Cheery Robot Helps Kids Cope With Pain During Hospital Procedures

04/14/2015 12:15 pm ET | Updated May 07, 2015

A delightful-looking robot called "MEDi," or Medicine and Engineering Designing Intelligence, is being used to help make doctor's visits less painful -- literally.

The Alberta Children's Hospital in Canada purchased four of the MEDi robots earlier this year, CTV News reported. The bionic friends hang out with children in the waiting room and also accompany them during different procedures, according to RxRobots, the group that created MEDi.

The MEDis' purpose is to help children cope with pain and reduce their stress. The robots has produced real results. According to a study done at the hospital, kids who interact with a MEDi robot reportedly experience 50 percent less pain during medical procedures than those who do not, CTV reported.
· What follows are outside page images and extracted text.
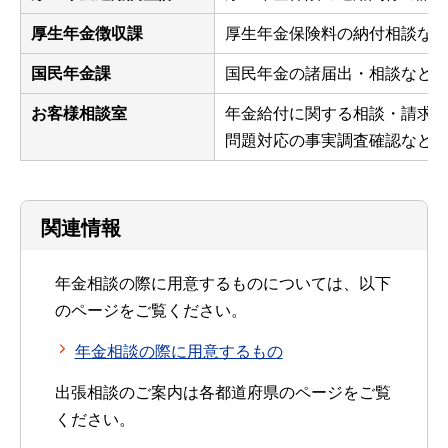
厚生年金徴収課
厚生年金保険料の納付相談な
国民年金課
国民年金の諸届出・相談など
お客様相談室
年金給付に関する相談・請求
問題対応の事実調査確認など
関連情報
年金相談の際に用意するものについては、以下
のページをご覧ください。
年金相談の際に用意するもの
出張相談のご案内は各都道府県のページをご覧
ください。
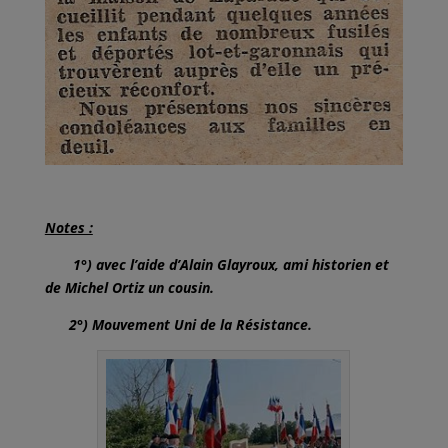
Notes :
1°) avec l’aide d’Alain Glayroux, ami historien et
de Michel Ortiz un cousin.
2°)
M
ouvement
U
ni de la
R
ésistance.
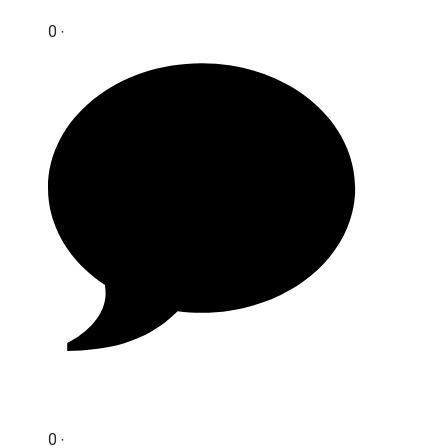
0 ‧
0 ‧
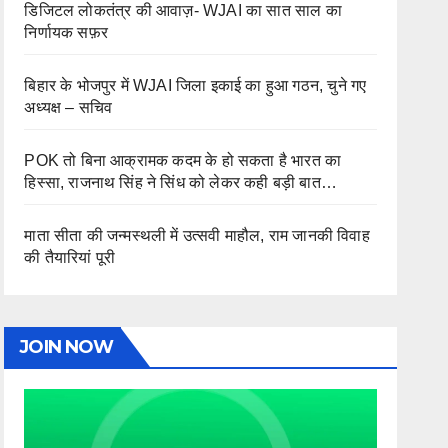
डिजिटल लोकतंत्र की आवाज़- WJAI का सात साल का
निर्णायक सफ़र
बिहार के भोजपुर में WJAI जिला इकाई का हुआ गठन, चुने गए
अध्यक्ष – सचिव
POK तो बिना आक्रामक कदम के हो सकता है भारत का
हिस्सा, राजनाथ सिंह ने सिंध को लेकर कही बड़ी बात…
माता सीता की जन्मस्थली में उत्सवी माहौल, राम जानकी विवाह
की तैयारियां पूरी
JOIN NOW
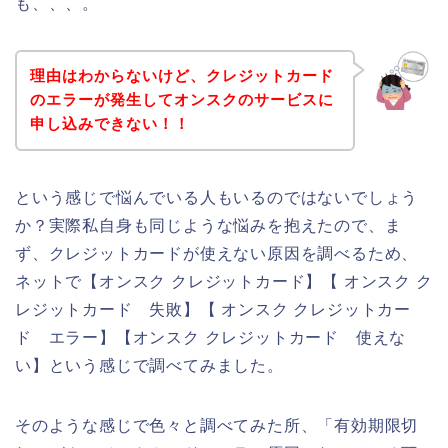
も、、、。
理由はわからないけど、クレジットカード
のエラーが発生してオンスクのサービスに
申し込みできない！！
という感じで悩んでいる人もいるのではないでしょう
か？実際私自身も同じような悩みを抱えたので、ま
ず、クレジットカードが使えない原因を調べるため、
ネットで【オンスク クレジットカード】【 オンスク ク
レジットカード 失敗】【 オンスク クレジットカー
ド エラー】【オンスク クレジットカード 使えな
い】という感じで調べてみました。
そのような感じで色々と調べてみた所、「有効期限切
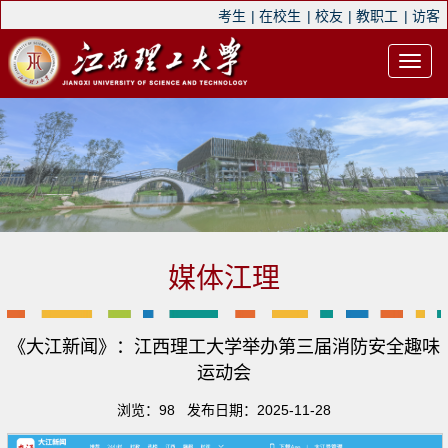
考生
|
在校生
|
校友
|
教职工
|
访客
媒体江理
《大江新闻》：江西理工大学举办第三届消防安全趣味
运动会
浏览：
98
发布日期：2025-11-28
"Parents told us that when they left the hospital, their children said almost nothing about the needle and told everyone they could about the robot," Tanya Beran, founder and chief scientific officer at RxRobots, told CNBC of MEDi's success at the children's hospital.

The two-foot-tall robots can ease patients' anxiety by telling stories or playing games with the kids. MEDi are also programmed to speak several different languages, and are equipped with facial recognition capabilities, Yahoo News reported. The robots can interact with the children during various types of procedures like blood tests or vaccinations, according to CNBC

Not only do the robots comfort the children, they make the kids more willing to work with medical staff.

"Our research showed that when children interacted with MEDi, they were more cooperative in the procedure," Beran told CNBC. "This means that the procedure is completed more quickly, resulting in greater health care efficiency."

Beran said that MEDis are also a hit with parents.

"Knowing that there is something out there that eases the stress, the anxiety and sometimes traumatic experiences, is great," Sheila Sousa, the mother of an 8-year-old patient, told CTV.